_Quoted passage:_
Content starts

HOW CHAMPIONS DO IT

Researched, produced, and prepared by Brent S. Rushall, Ph.D., R.Psy.

The timing of these frames could not be determined. They were captured from a slow-motion video replay where the frame rate was not known. However, the duration between each frame is constant throughout this sequence.

Frank Esposito's stroke is different to some of the other swimmers depicted in this section of the Swimming Science Journal because he exaggerates recovery height even though he breathes to the side. Normally, a side-breathing butterfly recovers relatively flat but, apparently, this swimmer's shoulder flexibility is such that unwarranted height can still be achieved. The introduction of an emphasized vertical force component in the recovery will cause a counter-balancing reaction to the movements underwater. This is purely an artifact of Newton's Third Law of Motion, the "Action-reaction Law," which is ever present in all human movements. The negative tone of this analysis is deliberate since the stroking pattern and emphasized facets produce unnecessary movements that unnecessarily consume energy and also disrupt streamline in a detrimental manner.

Throughout this analysis the reader should keep in mind that the problems underwater are often a reaction to the high uneconomical recovery.

• Frame #1: The entry is made with the hands almost touching. This is a position from which no beneficial propulsion can be initiated. The arms have to be repositioned to commence effective propulsion. The high arm recovery also leads to a higher shoulder movement than is necessary. In the vein of "what goes up must come down" the shoulders are being driven down, instead of forward, in concert with the entry. The kick nears completion.
• Frame #2: The hands are together and pitched to start a lateral breaststroke-like movement. The shoulders have been forced further down resulting in an unnecessary elevation of the hips. The kick alone could not produce sufficient force to counter-balance the arm-shoulder vertical forces component and so the hips rise. The upward movement of the hips produce a large wave-drag since much water is moved by this action and the energy for that movement comes from the swimmer. The semi-pike posture is not conducive to streamline and will cause detrimental frontal drag behind the backs of the arms, the torso, and the legs.

Content ends

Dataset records
Content starts

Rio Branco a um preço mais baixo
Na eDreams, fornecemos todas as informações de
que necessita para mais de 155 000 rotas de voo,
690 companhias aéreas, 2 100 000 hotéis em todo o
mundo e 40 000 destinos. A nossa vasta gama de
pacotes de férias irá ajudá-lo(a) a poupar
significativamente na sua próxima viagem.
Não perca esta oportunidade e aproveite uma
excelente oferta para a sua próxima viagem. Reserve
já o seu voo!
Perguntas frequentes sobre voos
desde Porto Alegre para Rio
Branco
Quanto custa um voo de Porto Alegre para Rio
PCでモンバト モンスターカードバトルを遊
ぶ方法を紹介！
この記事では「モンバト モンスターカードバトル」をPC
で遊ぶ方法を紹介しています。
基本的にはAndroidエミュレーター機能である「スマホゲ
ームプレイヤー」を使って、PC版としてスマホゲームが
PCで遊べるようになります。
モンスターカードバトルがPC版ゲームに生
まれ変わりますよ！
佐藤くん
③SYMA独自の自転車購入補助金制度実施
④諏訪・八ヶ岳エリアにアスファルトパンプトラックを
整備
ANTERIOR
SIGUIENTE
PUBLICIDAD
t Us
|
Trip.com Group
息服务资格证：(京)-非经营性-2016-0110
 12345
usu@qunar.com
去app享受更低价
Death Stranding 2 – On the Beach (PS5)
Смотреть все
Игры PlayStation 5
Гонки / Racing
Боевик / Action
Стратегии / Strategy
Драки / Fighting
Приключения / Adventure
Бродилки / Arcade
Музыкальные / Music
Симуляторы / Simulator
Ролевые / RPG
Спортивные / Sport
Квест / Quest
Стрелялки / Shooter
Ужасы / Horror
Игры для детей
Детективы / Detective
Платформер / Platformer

Content ends

_Work task A:_
Print the dataset entries line for line, beginning at the first line of the entries and stopping after the line that contains "mundo e 40 000".
_Work task B:_
Write the next part of the butterfly stroke analysis, picking up right after its last sentence.

_Written answer A:_
Rio Branco a um preço mais baixo
Na eDreams, fornecemos todas as informações de
que necessita para mais de 155 000 rotas de voo,
690 companhias aéreas, 2 100 000 hotéis em todo o
mundo e 40 000 destinos. A nossa vasta gama de

_Written answer B:_
• Frame #3: The hands press/scull sideways and downward. This movement is not actually like a good breaststroke pull for good breaststrokers scull sideways and upward. The lift forces created are used to stop the shoulders from going deeper and then to raise them. As a consequence, when the shoulders rise, the hips begin to sink and the feet also start to rise.
• Frame #4: The hands continue to scull sideways and down and the shoulders rise. As the hands accelerate, the hips sink much more rapidly. Once again the wave drag caused by the vertical movements of the shoulders, hips, and legs consumes much energy. To this stage very little of the swimmer's actions have been propulsive. They have been largely "paying the price" for an unwarranted style of arm recovery.
• Frame #5: In this frame the shoulders and hips are level (streamlined) but overall are too deep, also a consequence of the exceptionally high recovery. The arms begin to be repositioned for propulsion. The elbows commence to flex and the upper arms remain high. The feet are held very high preparatory to kicking.
• Frame #6: The upper arms are medially rotated so they remain high and in a good position to begin adduction. The elbow bend continues to position the hands and forearms to produce backward propulsive forces. The head is raised to orient the body to also move upward as well as forward. If this were not done then the swimmer would not be able to effect his exaggerated recovery.
• Frame #7: Very strong propulsive forces are created by adduction of the upper arms. The hand/forearm surfaces direct most force backward but some is needed to assist in elevating the shoulders. The head is lifted prior to turning to breathe. The kick has started extraordinarily early in the stroke to counter-balance the forces that produce shoulder lift.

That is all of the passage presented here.